I have multiple fields each of which computes some kind of statistic / aggregate based on a large dataset I’d like to stream into the server, e.g. coming from a database.
It would definitely be wasteful to request the whole dataset in each resolver separately; making a DataSource with some caching support would be one way to avoid requesting the whole dataset at once. However, the dataset is quite large, so buffering the whole thing into memory at once isn’t an option.
Instead, I want to stream the data into the server. I’ve represented the dataset as an AsyncIterable, and I’ve written a generic wrapper for AsyncIterable that can “tee” it into multiple consumers such that every consumer must see data item N before any consumer is able to see data item N+1.
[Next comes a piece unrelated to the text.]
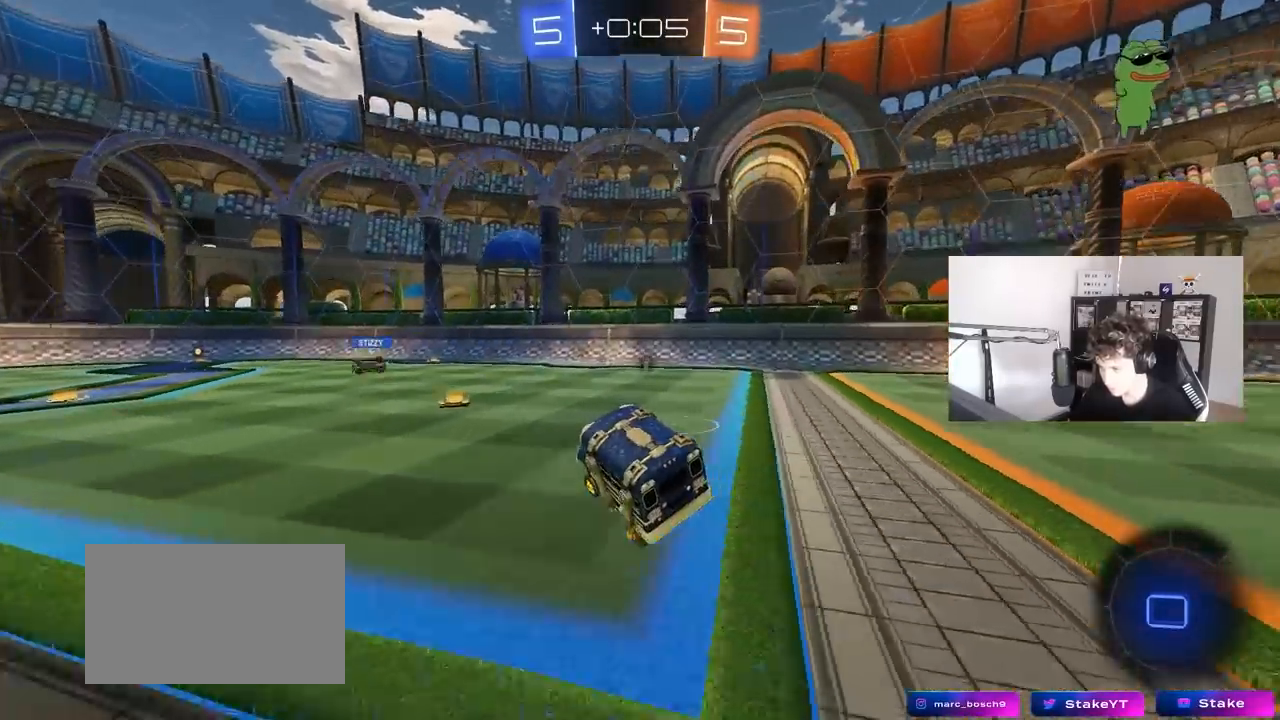
{"keys": ["d", "w"], "mouse": ["left", "right"], "mouse_move": "still", "events": [[17, "a", "up"], [17, "w", "up"], [117, "w", "down"], [217, "a", "down"], [250, "mouse_left", "down"], [350, "a", "up"], [450, "d", "down"], [483, "mouse_right", "down"]]}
The problem now is that I somehow need to synchronize the different resolvers which each calculate different statistics on this data. Without any form of synchronization, it’s possible that one resolver begins seeing some data before the second resolver hooks into the AsyncIterable tee which would then make them operate in lock-step. This is undesirable because it will throw off the calculation of the statistics.
Is there some kind of “resolver instantiation” I can hook into on each query that would be guaranteed to finish for each resolver before any resolver’s main body would start to run? This way each resolver can hook into the tee before they begin to loop over the data stream.
Some extra details: each of these resolvers is a direct child of a “Statistics” resolver. Is there some way this parent resolver could detect how many child resolvers will run? This way it could prepare the right number of synchronized stream iterators ahead of time, and the children could retrieve them.
I was thinking this might be possible by writing a custom apollo server plugin and hooking into the
executionDidStart event for the Statistics operation. In this hook, the plugin would prepare the main stream, which would be in scope in a subsequent
willResolveField event that would obtain a synchronized replica of the main stream. However, this would approach would hinge on every
willResolveField hook completing before any of the resolvers actually start running. Is this the case?